In Kenley Smith’s English IV class, seniors recently finished reading Bram Stoker’s 1897 Dracula. It’s perhaps the darkest horror story I’ve ever read, and I really enjoyed the suspense and thrill.
The story revolves around an English lawyer, Jonathan Harker, who goes to Transylvania to make a real estate deal with Count Dracula, who has bought property in England. When Harker arrives at Dracula’s castle, he finds something off about the titular character. Harker becomes trapped in Dracula’s castle for a large portion of the novel.
I asked Smith what students often think of Dracula. “Students get a better understanding of cultural literacy, where most people are familiar with vampires as part of a cultural foundation but haven’t read the original story,” she told me. “It helps to give a broader understanding of that. It’s a good way to discuss how societies’ concepts about good and evil change over time. What is good and evil in 1850 is not necessarily what’s good and evil in 2000.”
The book has sparked many debates in class about whether Dracula is a monster who has no control over his condition—or whether he represents pure, calculated evil. “The reason why Dracula has maintained its status as a cultural icon is because of the monster itself,” says Sean Hussey ’16. “The book is what introduced the monster, but the monster is what is actually memorable.”
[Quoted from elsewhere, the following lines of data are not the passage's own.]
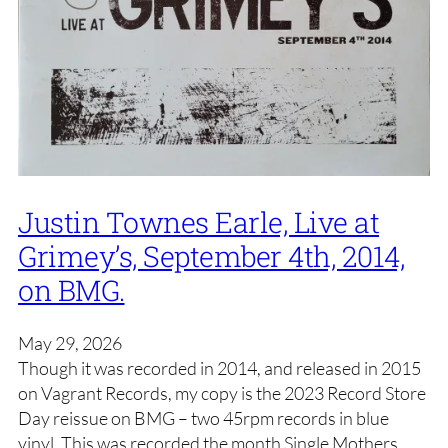
Justin Townes Earle, Live at
Grimey’s, September 4th, 2014,
on BMG.
May 29, 2026
Though it was recorded in 2014, and released in 2015
on Vagrant Records, my copy is the 2023 Record Store
Day reissue on BMG – two 45rpm records in blue
vinyl. This was recorded the month Single Mothers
Though somewhat dry in parts, many of my classmates found Dracula worth a close read. “Chapters 1-4 were very exciting,” says Nathaniel Friedman ’16. “Then, the book stops writing the protagonist’s point of view and focuses on other characters, and that’s when I lost a lot of interest. But it’s an original monster story, so if you like ghost stories then Dracula is right up your alley.”
Others disagreed. “They’ll be four really good chapters, and then the next ten are really slow and boring and are about mundane things that don’t matter to the plot of the story,” says Kate Eastwood ’16. “It’s also sexist because the female characters are weaker than the male characters. The book could also be a hundred pages long, and it’s way more than that.”
Collectively, the seniors regarded Dracula as a weak story with a strong protagonist, some thrilling chapters and other dull moments. Next up in Smith’s class, I’m eager to read William Shakespeare’s The Tempest.